Legit Reviews: Avner The Eccentric

20 February 1991

Avner Eisenberg’s one-man show at the Westwood Playhouse is called “Avner The Eccentric,” but it could just as easily be called Avner The Clown, The Mime, The Juggler, The Magician or The Eclectic. Most of all, he is Avner The Entertainer.

His is a style that draws together elements of commedia dell’arte, farce, Emmet Kelly clowning, Chaplinesque routines, mugging a la Harpo Marx, and an ability to interact with an audience born of years as a street performer.

Sporting a bulbous red nose, baggy pants and floppy hat, Eisenberg works almost entirely in silence, seamlessly wending his way from one humorous skit or trick to another. But in the tradition of the best mimes and clowns, his body language communicates a world of unspoken dialog.

He is agile and ingenious in his use of body humor -- particularly with his eyes. His juggling, while not at the master level, is imaginative, as are the sleight-of-hand tricks and magic illusions.

But most of all, Eisenberg is an accomplished clown who is exceptionally adept at reacting to, and playing off anything that happens in his audience.
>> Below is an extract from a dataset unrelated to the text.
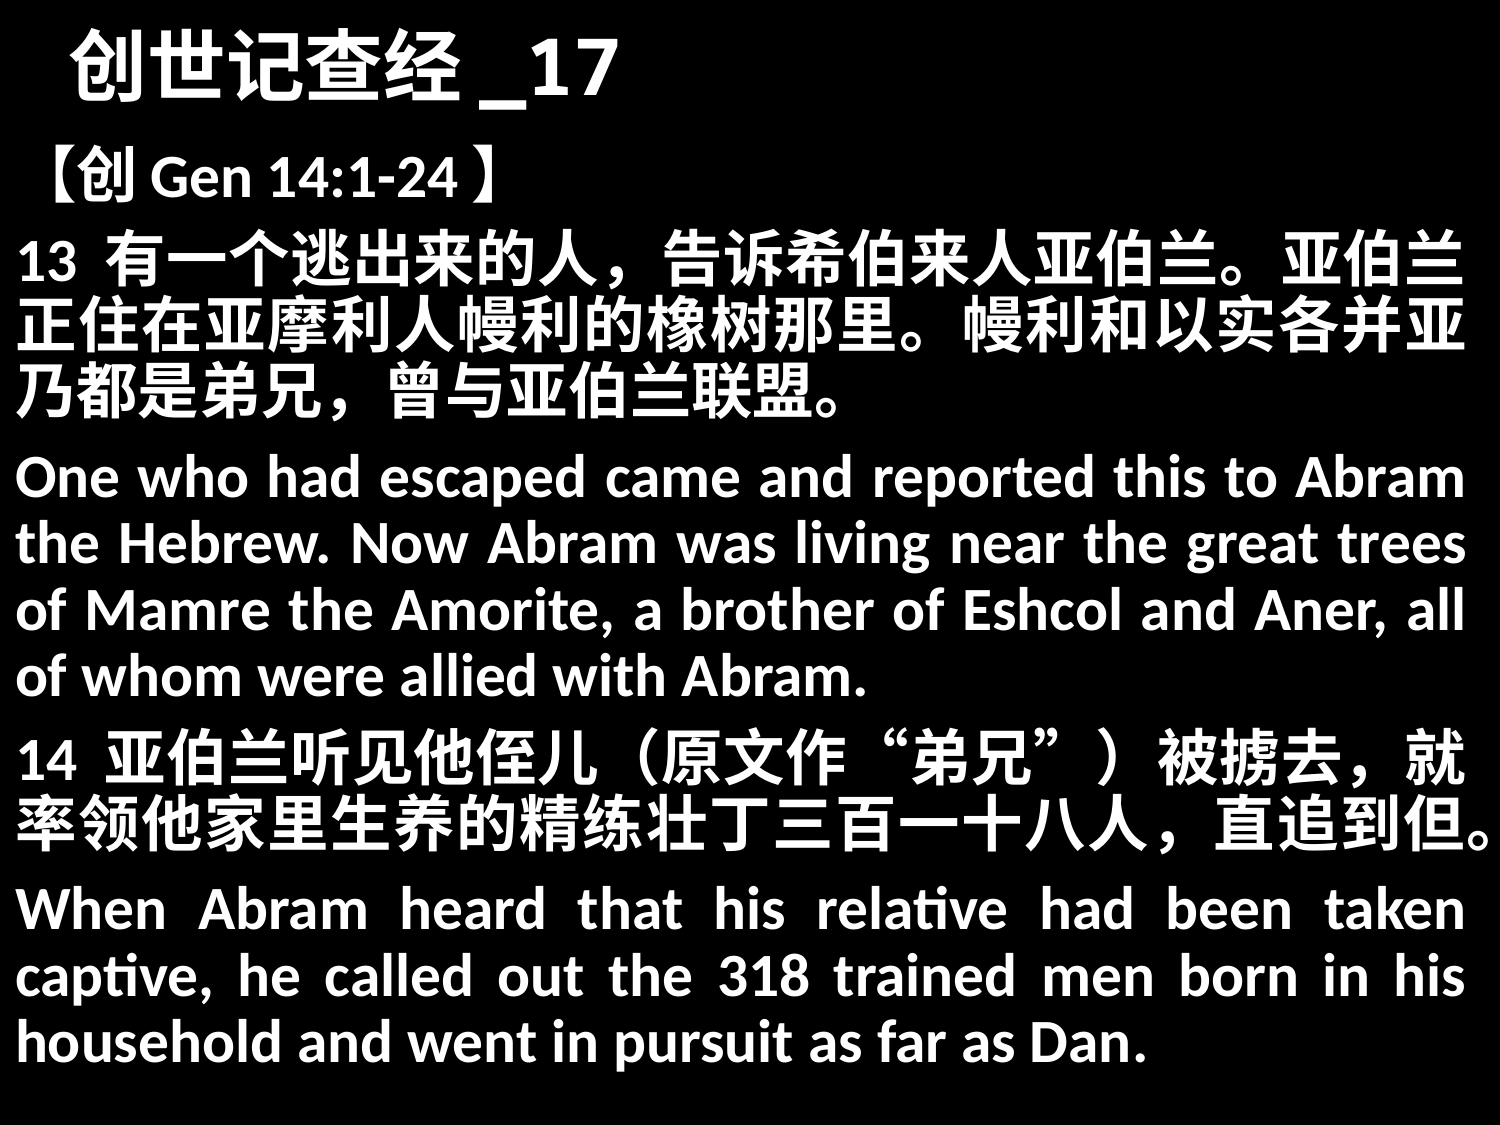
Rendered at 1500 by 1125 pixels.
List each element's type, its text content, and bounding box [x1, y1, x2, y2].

A crying child, a late arrival, a loud cough, can be instantly worked into the routine, and in some cases the unsuspecting individual may find him or herself roped in as part of the show.

Playi ng off the type of sorrowful demeanor that made Chaplin’s “Little Tramp” so sympathetic, Eisenberg creates a strong sense of rapport with his audience. He pokes fun at them, he uses them, but in the end always lets them know they are appreciated. And it is this overriding sense of warmth and good feeling, like Chaplin’s, that pervades his character and his antics.

For anyone seeking a bit of playful diversion in these times of stress, “Avner The Eccentric” may offer the perfect solution.